New government research adds to biomass emissions controversy
Government research examining emissions from biomass power generation seems unlikely to settle arguments over how polluting it is. But as campaigners and industry continue to argue about whether biomass could cut greenhouse gas emissions, the government has ambitious plans to increase the amount in the UK’s energy mix.
Biomass – carbon neutral power?
Plants, trees and crops can all be burned to generate electricity. One advantage of such ‘biomass power’ is that the greenhouse gases emissions from burning plants get reabsorbed as more plants grow. In theory, this means biomass power could be effectively carbon neutral – as this video from Drax power station, which is in the process of switching from coal to burn mostly biomass, explains:
This should make biomass an attractive option for the government, as it aims to reduce UK greenhouse gas emissions 80 per cent by 2050. The government has outlined proposals to get up to 11 per cent of the UK’s total primary energy demand from biomass by 2020, and last week passed an amendment adding new subsidies for biomass generation, if it can emit 60 per cent less than fossil fuels.
Calculating biomass emissions
That’s all fine in theory, but projecting actual biomass emissions is quite complicated, and very dependent on assumptions about what is going to be burned and where it comes from.
For example, one of the main sources of biomass is wood. Trees take a long time to grow, which can produce a significant time lag between emissions being released and being absorbed. This has to be factored into calculations about emission reductions. Or, if wood is burned that otherwise would have been used for building, it could also result in extra emissions.
This is why the Department of Energy and Climate Change (DECC) has developed a calculator, which considers twelve different scenarios for producing and burning biomass and works out the associated emissions. But startlingly, the preliminary results suggest biomass generation actually produces more emissions than burning coal in five out of the twelve scenarios.
Calculation controversy
This issue hasn’t come out of nowhere, as calculating biomass emissions has previously proved controversial.
Environmental NGOs released a report last year claiming biomass can be “dirtier than coal”, largely based on a paper by Princeton academic Timothy Searchinger. It argues that DECC’s bioenergy strategy doesn’t adequately account emissions from biomass, meaning the government is “significantly overestimating the climate benefits of generating electricity from wood”.

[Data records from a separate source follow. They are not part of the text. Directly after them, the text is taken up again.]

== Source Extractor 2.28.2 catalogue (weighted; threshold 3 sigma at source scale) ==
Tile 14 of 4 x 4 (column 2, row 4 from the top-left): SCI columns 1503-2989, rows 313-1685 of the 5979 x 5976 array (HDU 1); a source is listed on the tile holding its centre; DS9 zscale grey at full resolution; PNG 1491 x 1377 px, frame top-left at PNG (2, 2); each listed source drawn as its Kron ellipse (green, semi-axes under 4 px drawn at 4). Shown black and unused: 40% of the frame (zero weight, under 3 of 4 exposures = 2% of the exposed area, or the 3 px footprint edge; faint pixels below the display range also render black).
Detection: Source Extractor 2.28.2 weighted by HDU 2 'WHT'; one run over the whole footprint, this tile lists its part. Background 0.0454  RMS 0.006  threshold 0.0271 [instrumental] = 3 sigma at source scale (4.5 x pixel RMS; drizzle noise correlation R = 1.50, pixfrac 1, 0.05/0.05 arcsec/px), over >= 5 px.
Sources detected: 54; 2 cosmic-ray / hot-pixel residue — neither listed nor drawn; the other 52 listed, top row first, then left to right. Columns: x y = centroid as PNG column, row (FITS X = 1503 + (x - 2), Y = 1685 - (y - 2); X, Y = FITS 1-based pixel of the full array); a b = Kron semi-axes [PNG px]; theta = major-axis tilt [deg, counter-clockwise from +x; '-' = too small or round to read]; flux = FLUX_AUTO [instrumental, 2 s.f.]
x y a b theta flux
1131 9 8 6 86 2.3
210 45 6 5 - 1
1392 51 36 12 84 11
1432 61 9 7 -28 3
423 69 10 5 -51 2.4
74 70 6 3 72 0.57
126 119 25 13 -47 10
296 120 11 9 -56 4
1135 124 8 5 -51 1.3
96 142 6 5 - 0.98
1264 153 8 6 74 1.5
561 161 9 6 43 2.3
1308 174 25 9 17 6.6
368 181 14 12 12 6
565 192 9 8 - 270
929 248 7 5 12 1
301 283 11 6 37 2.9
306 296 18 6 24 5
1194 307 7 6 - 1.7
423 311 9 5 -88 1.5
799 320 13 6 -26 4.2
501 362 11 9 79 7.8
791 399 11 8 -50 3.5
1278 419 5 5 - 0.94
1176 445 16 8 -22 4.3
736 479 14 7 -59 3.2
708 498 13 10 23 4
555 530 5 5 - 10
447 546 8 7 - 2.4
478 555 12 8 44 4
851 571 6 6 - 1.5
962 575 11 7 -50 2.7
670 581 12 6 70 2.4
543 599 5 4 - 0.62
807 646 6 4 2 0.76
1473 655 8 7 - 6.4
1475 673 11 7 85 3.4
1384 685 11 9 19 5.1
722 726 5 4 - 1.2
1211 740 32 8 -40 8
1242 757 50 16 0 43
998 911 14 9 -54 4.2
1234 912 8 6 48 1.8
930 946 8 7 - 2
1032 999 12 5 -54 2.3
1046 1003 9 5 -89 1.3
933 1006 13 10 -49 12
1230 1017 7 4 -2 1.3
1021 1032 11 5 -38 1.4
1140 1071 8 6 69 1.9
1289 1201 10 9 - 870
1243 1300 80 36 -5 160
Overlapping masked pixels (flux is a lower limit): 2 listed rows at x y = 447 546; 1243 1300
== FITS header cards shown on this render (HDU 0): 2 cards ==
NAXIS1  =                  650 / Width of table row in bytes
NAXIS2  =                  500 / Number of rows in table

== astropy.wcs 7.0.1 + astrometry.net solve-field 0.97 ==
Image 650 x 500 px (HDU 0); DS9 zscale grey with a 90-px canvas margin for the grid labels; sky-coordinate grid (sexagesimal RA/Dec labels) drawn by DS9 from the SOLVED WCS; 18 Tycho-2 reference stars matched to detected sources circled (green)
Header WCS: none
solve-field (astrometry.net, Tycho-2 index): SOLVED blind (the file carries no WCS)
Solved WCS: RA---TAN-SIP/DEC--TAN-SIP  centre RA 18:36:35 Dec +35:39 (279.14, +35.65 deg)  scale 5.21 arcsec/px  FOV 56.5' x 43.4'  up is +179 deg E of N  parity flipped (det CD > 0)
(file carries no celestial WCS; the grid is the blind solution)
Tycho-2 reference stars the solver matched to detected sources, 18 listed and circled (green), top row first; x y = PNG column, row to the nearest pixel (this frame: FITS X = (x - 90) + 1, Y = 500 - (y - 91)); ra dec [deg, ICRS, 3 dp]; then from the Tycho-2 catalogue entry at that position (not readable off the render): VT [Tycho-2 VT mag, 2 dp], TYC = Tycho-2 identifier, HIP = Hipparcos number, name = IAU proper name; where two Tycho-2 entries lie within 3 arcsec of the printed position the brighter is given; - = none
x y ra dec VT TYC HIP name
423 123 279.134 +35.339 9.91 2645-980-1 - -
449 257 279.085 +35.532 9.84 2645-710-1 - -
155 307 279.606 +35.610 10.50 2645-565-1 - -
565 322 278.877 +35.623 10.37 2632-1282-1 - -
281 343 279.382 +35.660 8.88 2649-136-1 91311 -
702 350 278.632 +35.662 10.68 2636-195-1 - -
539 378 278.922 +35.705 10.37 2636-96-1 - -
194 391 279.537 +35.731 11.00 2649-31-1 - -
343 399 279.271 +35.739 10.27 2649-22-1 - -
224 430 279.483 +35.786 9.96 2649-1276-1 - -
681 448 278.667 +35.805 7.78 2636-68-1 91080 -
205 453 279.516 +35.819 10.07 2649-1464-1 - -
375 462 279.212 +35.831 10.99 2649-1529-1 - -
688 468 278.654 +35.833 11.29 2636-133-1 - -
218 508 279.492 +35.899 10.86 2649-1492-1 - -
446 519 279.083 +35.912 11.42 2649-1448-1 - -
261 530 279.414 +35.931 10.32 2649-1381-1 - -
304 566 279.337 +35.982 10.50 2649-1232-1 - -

Searchinger actually calculates that over a 20 year time period, the emissions from power generation using wood are 80 per cent higher than from coal – meaning biomass is obviously far from being a carbon neutral power source.
But the analysis is based on using whole trees as biomass. This prompted a firm response from the Forestry Commission’s Biomass Energy Centre, which says Searchinger’s paper “bases its main contention on the (rejected) worst case scenario, and the “Dirtier than Coal” report appears to base its fundamental arguments on this misleading and uninformed contribution”.
Trade body the Renewable Energy Association (REA), which represents the biomass lobby, says Searchinger’s paper overlooks the fact that selling whole trees as biomass “would not be financially viable” for landowners. By-products from forestry such as sawdust, bark and thinnings – known as residues – are more likely to be used, as they can’t be used for anything else. The market should largely take care of excluding the types of materials Searchinger envisages being used for fuels, REA argues.
Continuing controversy
The new calculator captures this disagreement. It suggests that burning biomass from residues produces less emissions than burning coal or gas, while burning whole trees produces far higher emissions than burning fossil fuels.
But if the government was hoping to bring some harmony to the debate, it seems to have failed. Friends of the Earth says the calculator provides further evidence that burning biomass can be dirtier than coal, and that it “changes everything” when it comes to thinking about the future of biomass in the UK’s energy mix. It argues the calculator should be used to exclude high polluting forms of biomass from renewable energy subsidies.
But the Renewable Energy Association’s Back Biomass campaign says the calculator is still in the development phase and it expects “fundamental revisions” before the final version is released. A spokesperson tells us:
“Far from ‘changing everything’, Friends of the Earth is once again using data that doesn’t reflect the real world of biomass supply chains and forestry governed by strict Sustainability Criteria.”
So the argument looks set to rumble on until it is clear how the final version of the calculator and the scenarios it envisages fit into the government’s bioenergy strategy. That probably won’t be any time soon.
If the government can guarantee residues will be used – not whole trees – then biomass generation will presumably help it achieve climate goals. But the research does highlight that sometimes calculating emissions can be much more complicated than it first seems.